The CTC payment that families will get when they file their tax return may be reduced to pay back other taxes or debt they owe. When a caregiver files a 2021 tax return, the lump sum CTC payment will be subject to possible tax offsets, meaning a refund could be reduced to pay for tax debts or other federal or state debts the tax filer owes, such as overdue child support payments. (The 2021 monthly advance CTC payments were protected from being reduced in this way.) Tax refunds can also be intercepted to repay student loans; however, since the Biden Administration extended the federal student loan repayment moratorium until May 1, 2022, this debt should not be an issue for most people for the time being.
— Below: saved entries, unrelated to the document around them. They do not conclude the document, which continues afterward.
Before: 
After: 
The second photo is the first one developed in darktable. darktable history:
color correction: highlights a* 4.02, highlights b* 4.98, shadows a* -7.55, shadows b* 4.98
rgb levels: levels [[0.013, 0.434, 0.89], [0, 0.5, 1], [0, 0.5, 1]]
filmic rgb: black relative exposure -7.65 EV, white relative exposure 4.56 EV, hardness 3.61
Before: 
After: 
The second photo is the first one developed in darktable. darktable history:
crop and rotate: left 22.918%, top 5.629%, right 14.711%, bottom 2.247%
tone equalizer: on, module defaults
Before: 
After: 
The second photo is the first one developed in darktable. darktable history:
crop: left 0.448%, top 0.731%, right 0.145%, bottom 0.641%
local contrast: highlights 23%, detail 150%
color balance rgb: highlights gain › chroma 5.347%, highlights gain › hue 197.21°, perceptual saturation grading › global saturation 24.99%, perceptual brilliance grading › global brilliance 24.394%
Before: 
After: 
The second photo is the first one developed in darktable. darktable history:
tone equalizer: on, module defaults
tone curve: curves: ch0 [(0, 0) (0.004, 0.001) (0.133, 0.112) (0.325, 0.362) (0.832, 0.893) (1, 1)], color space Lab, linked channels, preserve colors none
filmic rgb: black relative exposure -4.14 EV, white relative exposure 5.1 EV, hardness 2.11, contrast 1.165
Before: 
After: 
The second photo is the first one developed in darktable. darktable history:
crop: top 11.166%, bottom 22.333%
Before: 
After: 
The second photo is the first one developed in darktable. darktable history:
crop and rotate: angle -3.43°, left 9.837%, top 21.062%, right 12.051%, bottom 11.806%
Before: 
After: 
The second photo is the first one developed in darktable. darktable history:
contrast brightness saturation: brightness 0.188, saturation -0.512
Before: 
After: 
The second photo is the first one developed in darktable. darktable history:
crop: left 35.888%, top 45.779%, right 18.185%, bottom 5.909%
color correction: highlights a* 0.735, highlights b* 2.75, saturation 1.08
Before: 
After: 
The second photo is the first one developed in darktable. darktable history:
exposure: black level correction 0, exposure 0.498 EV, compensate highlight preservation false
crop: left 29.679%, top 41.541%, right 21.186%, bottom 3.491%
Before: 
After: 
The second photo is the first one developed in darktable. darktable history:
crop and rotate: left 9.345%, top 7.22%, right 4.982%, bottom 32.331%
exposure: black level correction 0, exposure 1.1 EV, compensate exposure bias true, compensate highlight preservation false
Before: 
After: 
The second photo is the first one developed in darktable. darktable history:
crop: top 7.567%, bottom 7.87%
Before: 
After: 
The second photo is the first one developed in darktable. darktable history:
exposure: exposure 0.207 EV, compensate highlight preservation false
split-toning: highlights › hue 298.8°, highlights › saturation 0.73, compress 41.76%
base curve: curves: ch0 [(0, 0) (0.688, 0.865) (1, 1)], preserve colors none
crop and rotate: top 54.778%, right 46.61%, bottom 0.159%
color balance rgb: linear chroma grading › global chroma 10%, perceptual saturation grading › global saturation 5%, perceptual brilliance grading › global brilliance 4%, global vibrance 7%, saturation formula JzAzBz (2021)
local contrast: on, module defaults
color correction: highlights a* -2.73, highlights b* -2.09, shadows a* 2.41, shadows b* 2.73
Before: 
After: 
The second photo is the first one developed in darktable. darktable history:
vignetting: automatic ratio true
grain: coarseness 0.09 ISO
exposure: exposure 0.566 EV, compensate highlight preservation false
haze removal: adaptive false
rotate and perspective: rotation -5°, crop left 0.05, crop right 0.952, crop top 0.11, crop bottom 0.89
The tax refund will also not be protected from garnishments by private debt collectors. You can learn more about this on the IRS website

Getting the CTC payments will not impact families’ immigration status or eligibility for other programs that help them meet their basic needs. If families receive the CTC lump-sum payment in their 2021 tax return, that will not impact their eligibility for other programs like the Supplemental Nutrition Assistance Program (SNAP), Medicaid, or Supplemental Security Income (SSI). Receiving the CTC payments also will not impact their immigration status, their ability to get a green card, or a family’s immigration plans. And receiving the CTC is not considered in determining whether an immigrant will be a “public charge.” (You can learn more about CTC eligibility for mixed-immigration-status families here.)  

Unless Build Back Better passes, there will not be any more monthly CTC payments. Despite the benefits that the CTC expansions have had for families across the country, Congress has not extended the expansions beyond 2021. The Build Back Better (BBB) Act would extend the CTC expansions for an additional year (through 2022) and make the CTC permanently available to families making little or no income. This would disproportionately benefit Black and Latinx children. But Congress still needs to pass the BBB legislation to put these changes into effect.  

Caregivers should contact their members of Congress and tell them how the CTC payments have helped their families, encouraging lawmakers to pass the BBB to extend these critical payments. The BBB legislation, as passed in the House of Representatives, also includes other key investments for parents such as increased funding for child care, paid family leave, housing, and expanded access to home- and community-based services. Congress must help families afford necessities through passing the Build Back Better Act in 2022.